*WHAT YOU HAVE TO DO:* Restate the listing below word for word, pictures excluded.

*PROVIDED MATERIAL:*
+++
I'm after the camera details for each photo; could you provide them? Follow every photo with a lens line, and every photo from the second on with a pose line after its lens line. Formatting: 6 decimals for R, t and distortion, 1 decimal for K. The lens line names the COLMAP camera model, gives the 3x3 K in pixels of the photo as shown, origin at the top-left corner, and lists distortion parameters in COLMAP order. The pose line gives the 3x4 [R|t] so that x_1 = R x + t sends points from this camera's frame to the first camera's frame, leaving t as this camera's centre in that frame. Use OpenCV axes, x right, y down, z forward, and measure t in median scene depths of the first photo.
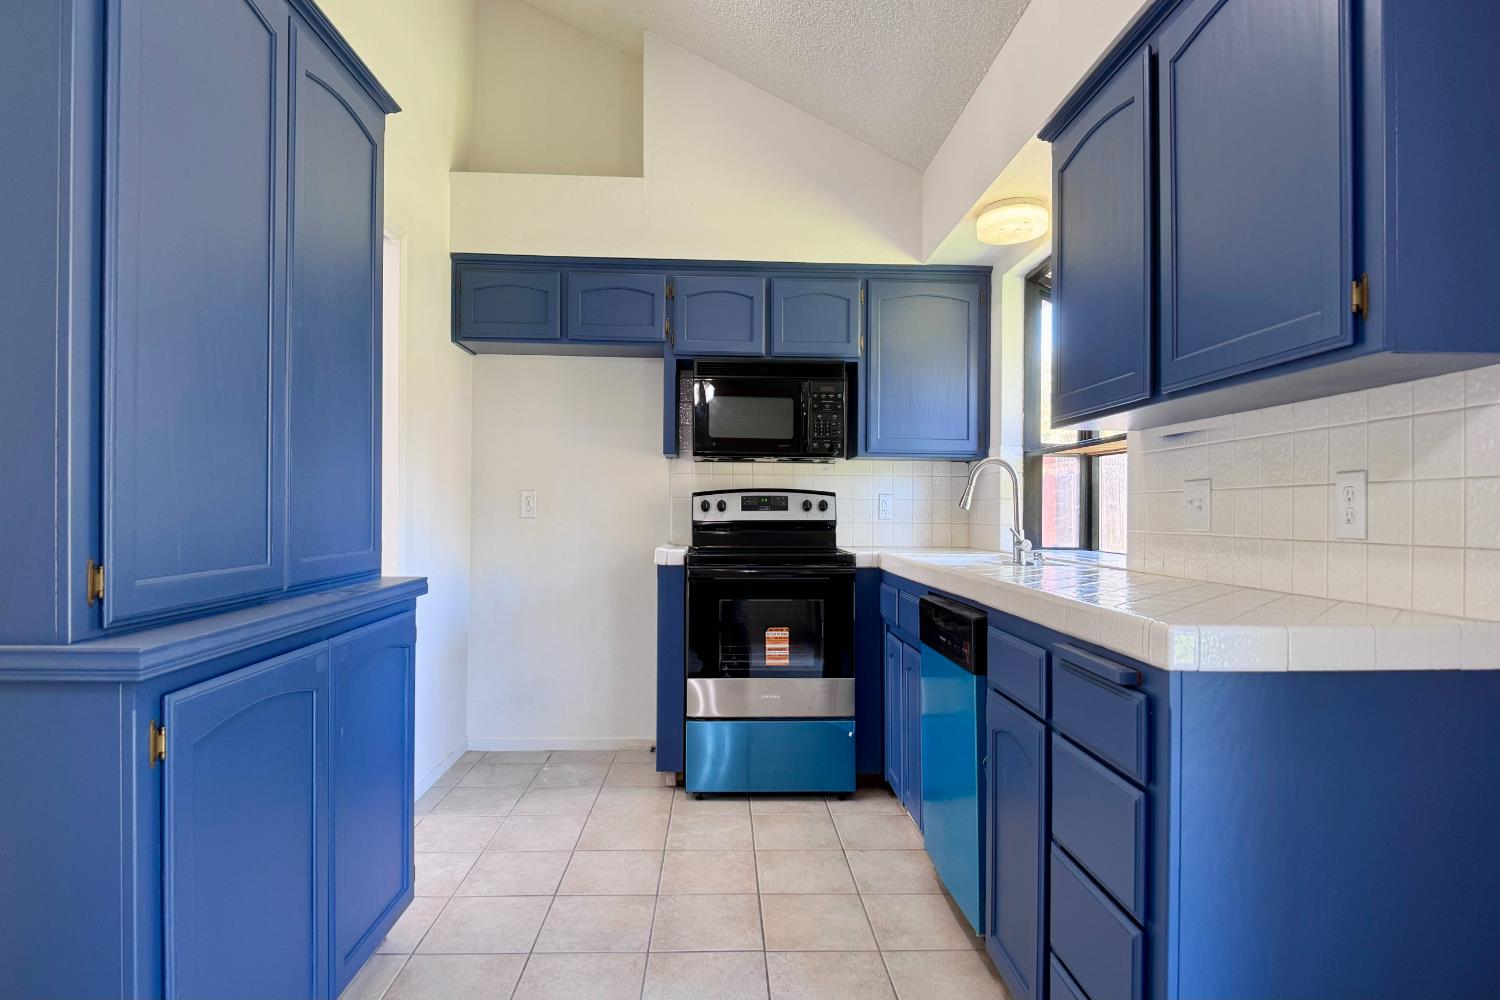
lens RADIAL K [[782.9, 0, 752.2], [0, 782.9, 504.5], [0, 0, 1]] dist [-0.010723, -0.006167]
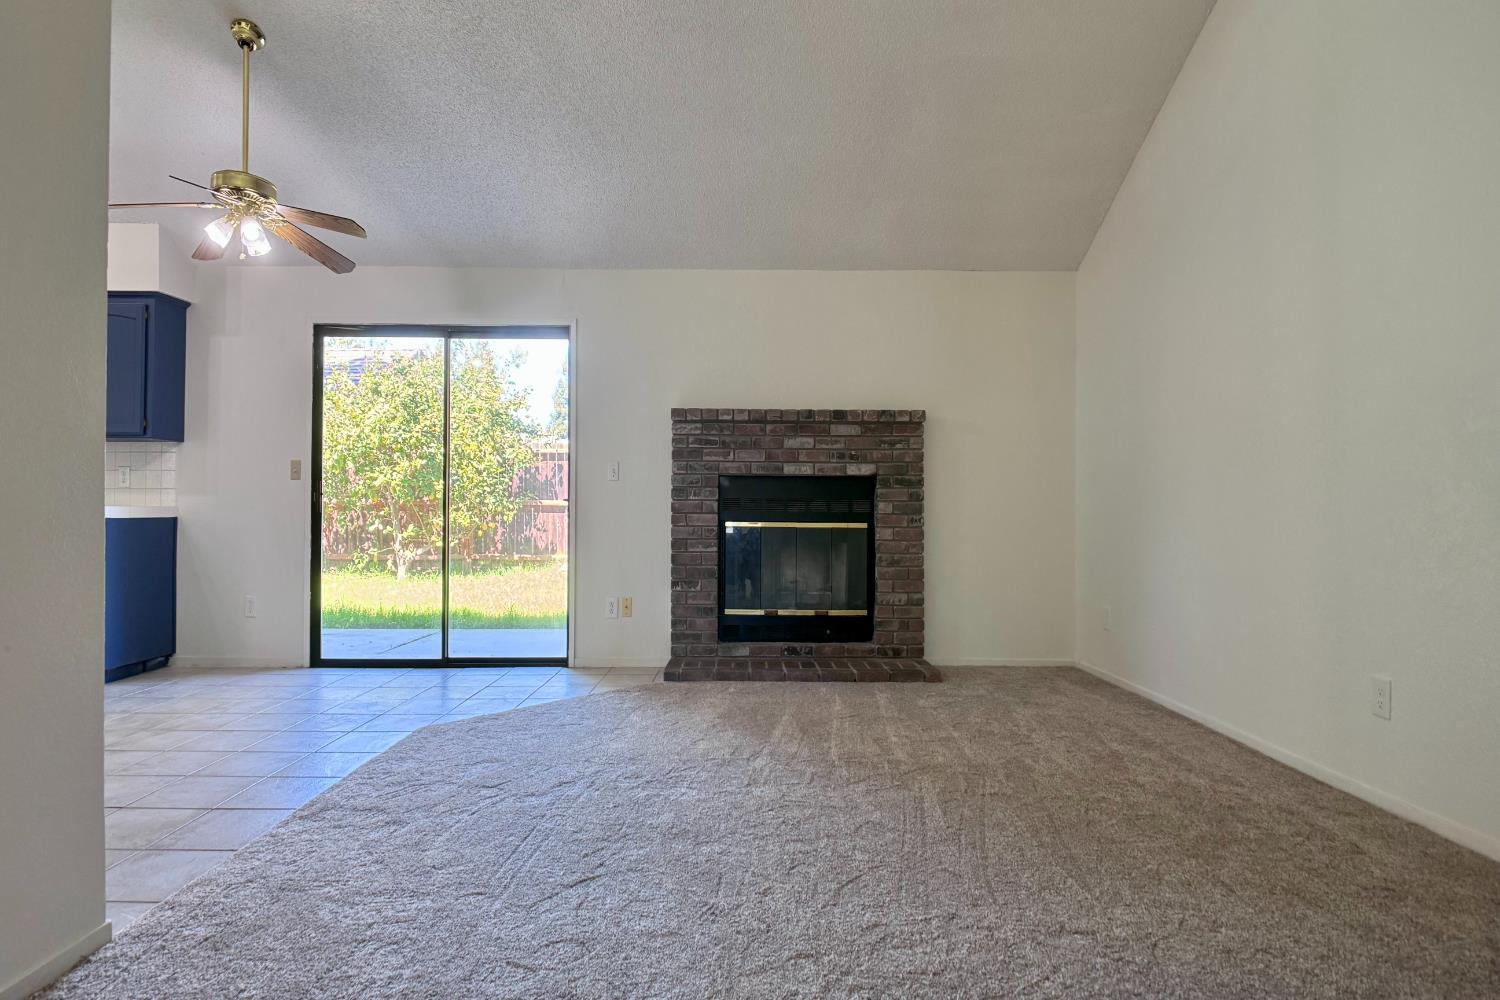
lens RADIAL K [[782.9, 0, 761.7], [0, 782.9, 497.0], [0, 0, 1]] dist [-0.010723, -0.006167]
pose [[0.008079, 0.011213, 0.999904, -1.028796], [-0.011876, 0.999868, -0.011116, 0.037830], [-0.999897, -0.011785, 0.008211, -0.713620]]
+++
*WRITTEN RESPONSE:*
I'm after the camera details for each photo; could you provide them? Follow every photo with a lens line, and every photo from the second on with a pose line after its lens line. Formatting: 6 decimals for R, t and distortion, 1 decimal for K. The lens line names the COLMAP camera model, gives the 3x3 K in pixels of the photo as shown, origin at the top-left corner, and lists distortion parameters in COLMAP order. The pose line gives the 3x4 [R|t] so that x_1 = R x + t sends points from this camera's frame to the first camera's frame, leaving t as this camera's centre in that frame. Use OpenCV axes, x right, y down, z forward, and measure t in median scene depths of the first photo.
lens RADIAL K [[782.9, 0, 752.2], [0, 782.9, 504.5], [0, 0, 1]] dist [-0.010723, -0.006167]
lens RADIAL K [[782.9, 0, 761.7], [0, 782.9, 497.0], [0, 0, 1]] dist [-0.010723, -0.006167]
pose [[0.008079, 0.011213, 0.999904, -1.028796], [-0.011876, 0.999868, -0.011116, 0.037830], [-0.999897, -0.011785, 0.008211, -0.713620]]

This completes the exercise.